Laura Gibson - Goners (Barsuk)

Add Date: 10/23/2018
Focus Tracks: 2, 7, & 4
FCC: 
Clean
Format: College

Artist Info: Goners, the fifth album from acclaimed singer-songwriter and multi-instrumentalist Laura Gibson, found its name in the first line she wrote in the bleak beginning of 2017:

If we’re already goners, why wait any longer, for something to crack open

That line became a lyric in the title track. It also became a sort of mantra. “I’d known for a long time that I wanted to make a record about grief. In some ways, every song I’ve ever written has something to do with grief. This time around, I felt compelled to stare into the abyss. Goners seemed an apt title because it speaks of both the future and the past. The word is used for two types of people: those who lose themselves in the ones they love, and those whose deaths are imminent.”

It is Gibson’s best record, and also her strangest. There are hauntings and transformation, odd birds and harbingers. Women become wolves, men metamorphose into machines, ghost-children wave in the rearview mirror, a scar becomes a vessel for memory. Her lyrics are populated with sharp objects: a needle, a thistle, a sickle, a scythe, claws and animal teeth. “I wanted the songs to feel like fables, to unfold with dream logic.”

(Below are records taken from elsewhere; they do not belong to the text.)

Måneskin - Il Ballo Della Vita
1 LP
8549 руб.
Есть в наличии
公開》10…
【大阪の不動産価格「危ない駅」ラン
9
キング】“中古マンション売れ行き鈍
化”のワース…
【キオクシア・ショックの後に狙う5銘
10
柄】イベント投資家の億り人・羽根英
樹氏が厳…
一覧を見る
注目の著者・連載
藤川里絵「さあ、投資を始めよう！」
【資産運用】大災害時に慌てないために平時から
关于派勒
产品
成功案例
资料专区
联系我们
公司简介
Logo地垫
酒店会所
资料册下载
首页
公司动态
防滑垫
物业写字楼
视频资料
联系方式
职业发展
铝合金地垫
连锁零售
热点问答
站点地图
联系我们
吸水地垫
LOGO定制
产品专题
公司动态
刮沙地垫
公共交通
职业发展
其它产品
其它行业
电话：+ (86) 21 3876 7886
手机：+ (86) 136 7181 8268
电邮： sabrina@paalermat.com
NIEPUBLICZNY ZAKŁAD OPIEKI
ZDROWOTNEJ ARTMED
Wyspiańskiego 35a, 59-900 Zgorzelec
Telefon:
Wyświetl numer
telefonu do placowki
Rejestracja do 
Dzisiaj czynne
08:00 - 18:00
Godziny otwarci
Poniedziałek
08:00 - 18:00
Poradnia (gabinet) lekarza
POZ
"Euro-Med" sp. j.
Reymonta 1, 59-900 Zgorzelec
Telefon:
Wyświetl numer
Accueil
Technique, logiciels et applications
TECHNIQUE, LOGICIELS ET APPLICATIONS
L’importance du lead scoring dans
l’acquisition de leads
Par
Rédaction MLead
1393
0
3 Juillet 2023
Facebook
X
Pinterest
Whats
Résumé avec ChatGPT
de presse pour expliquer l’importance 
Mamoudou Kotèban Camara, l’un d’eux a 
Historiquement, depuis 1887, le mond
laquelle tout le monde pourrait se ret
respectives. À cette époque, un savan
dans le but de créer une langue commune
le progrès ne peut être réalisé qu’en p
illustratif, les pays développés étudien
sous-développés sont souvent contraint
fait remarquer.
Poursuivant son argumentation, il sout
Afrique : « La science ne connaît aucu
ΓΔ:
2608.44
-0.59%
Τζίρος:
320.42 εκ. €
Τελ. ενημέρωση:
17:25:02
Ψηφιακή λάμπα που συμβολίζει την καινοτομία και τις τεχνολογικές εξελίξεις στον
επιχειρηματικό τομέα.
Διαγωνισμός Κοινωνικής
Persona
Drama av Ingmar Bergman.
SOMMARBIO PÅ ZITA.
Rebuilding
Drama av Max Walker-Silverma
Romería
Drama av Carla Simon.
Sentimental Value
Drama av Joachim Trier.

Gibson co-produced the songs with engineer and friend John Askew, with whom she’d also collaborated on her 2016 album, Empire Builder, in his Portland, OR, studio. They began as simple demos, but Gibson kept returning to the studio to tinker, until she realized these demos had become a record. She ditched her guitar on half the songs and instead played piano and Wurlitzer. “There was a lot of experimentation, stacking vocals and using tape loops to transform sounds. We were landing on arrangements that seemed impossible to recreate and so we kept moving forward.” 

Goners is a record for thinkers and feelers, for the fierce and also the weary, and despite its darkness, Gibson has succeeded in making a work of radical hope.